From the first verse, “All the roads are closed to Kingston. There ain’t a station playing anything I know,” the song feels quietly displaced. The acoustic foundation is sparse and patient, allowing French horns and violins to drift in like distant storm clouds. They don’t decorate the song; they deepen it. Each swell feels like a memory arriving uninvited.
The heart of the track lies in its central question: “Where’s that old light in my eyes? That bright thing I left behind?” Arter delivers it not as a soaring hook, but as a confession. His voice is steady, worn at the edges, carrying the weight of someone thinking aloud rather than performing.
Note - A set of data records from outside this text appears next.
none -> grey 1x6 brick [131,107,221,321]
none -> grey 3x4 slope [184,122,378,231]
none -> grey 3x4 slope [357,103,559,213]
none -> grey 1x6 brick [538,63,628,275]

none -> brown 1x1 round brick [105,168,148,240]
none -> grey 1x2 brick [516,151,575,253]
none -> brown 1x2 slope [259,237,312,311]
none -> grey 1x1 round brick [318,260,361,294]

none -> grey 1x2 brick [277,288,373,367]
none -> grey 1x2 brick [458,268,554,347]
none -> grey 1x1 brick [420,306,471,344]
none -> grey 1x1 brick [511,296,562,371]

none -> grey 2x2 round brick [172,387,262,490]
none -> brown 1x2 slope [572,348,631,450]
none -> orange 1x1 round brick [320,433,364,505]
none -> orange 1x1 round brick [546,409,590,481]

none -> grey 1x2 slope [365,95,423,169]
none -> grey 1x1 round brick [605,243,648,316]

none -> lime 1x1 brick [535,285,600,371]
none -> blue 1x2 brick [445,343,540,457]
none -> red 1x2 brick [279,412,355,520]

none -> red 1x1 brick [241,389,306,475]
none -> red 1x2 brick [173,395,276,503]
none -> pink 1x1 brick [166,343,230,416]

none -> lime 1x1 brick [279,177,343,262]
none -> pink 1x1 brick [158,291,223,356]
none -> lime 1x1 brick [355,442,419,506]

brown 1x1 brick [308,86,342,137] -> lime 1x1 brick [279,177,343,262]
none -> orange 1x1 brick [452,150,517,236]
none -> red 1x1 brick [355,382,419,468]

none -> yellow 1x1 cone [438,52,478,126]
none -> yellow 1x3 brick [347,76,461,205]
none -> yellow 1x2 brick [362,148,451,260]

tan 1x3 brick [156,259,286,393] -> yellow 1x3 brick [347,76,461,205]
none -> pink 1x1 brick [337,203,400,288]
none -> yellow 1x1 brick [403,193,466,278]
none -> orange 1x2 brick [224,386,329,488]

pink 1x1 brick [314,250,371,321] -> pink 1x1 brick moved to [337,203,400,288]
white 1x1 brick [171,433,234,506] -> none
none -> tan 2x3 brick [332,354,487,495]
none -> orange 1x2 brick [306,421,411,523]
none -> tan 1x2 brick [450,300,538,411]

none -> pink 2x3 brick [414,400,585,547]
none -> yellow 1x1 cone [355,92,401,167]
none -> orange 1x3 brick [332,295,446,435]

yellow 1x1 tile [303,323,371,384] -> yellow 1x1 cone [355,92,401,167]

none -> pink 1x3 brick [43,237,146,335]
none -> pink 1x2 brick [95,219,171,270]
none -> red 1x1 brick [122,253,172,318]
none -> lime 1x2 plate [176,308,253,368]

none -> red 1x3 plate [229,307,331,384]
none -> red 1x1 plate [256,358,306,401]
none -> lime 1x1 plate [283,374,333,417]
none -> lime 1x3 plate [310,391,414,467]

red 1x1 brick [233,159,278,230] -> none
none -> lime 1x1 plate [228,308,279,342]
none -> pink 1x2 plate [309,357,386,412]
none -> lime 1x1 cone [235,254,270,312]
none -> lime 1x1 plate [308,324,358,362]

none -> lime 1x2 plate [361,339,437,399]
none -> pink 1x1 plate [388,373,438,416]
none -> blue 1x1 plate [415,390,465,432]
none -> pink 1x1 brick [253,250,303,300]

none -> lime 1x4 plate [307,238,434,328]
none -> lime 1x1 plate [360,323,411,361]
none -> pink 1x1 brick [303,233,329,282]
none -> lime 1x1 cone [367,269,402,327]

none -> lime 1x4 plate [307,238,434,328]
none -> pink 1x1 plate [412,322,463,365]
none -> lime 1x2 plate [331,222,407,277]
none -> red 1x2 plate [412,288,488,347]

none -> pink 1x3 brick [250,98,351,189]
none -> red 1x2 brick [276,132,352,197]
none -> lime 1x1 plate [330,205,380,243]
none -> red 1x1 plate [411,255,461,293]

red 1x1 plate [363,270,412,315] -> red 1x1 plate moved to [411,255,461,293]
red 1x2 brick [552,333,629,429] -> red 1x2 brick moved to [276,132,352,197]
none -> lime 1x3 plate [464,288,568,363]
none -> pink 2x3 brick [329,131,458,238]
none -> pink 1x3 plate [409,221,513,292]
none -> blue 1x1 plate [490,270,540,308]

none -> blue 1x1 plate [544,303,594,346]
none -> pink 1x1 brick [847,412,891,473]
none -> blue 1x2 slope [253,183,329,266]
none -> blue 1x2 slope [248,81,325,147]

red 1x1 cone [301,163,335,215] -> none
That choice makes the line land harder, intimate, and almost private.
Lyrically, the song circles aging and disorientation without melodrama. “I won’t just wave my hand at age. When every day it takes a little more away” is direct but never self-pitying. Even its reflections on love, “I don’t think they’d have said love will,” resist easy comfort. The mourning here is dignified and understated.
By the final verse, when he sings, “There’s that fire on the rise. Ever burning somewhere out of sight and mind,” the song shifts subtly from loss to persistence. The light may feel distant, but it isn’t gone.
Overall, “That Other Time” doesn’t shout its truths. It stands still and lets them settle. In doing so, John Arter reminds us that sometimes the bravest songs are the quiet ones, the ones that ask where the light went and keep singing until it flickers back.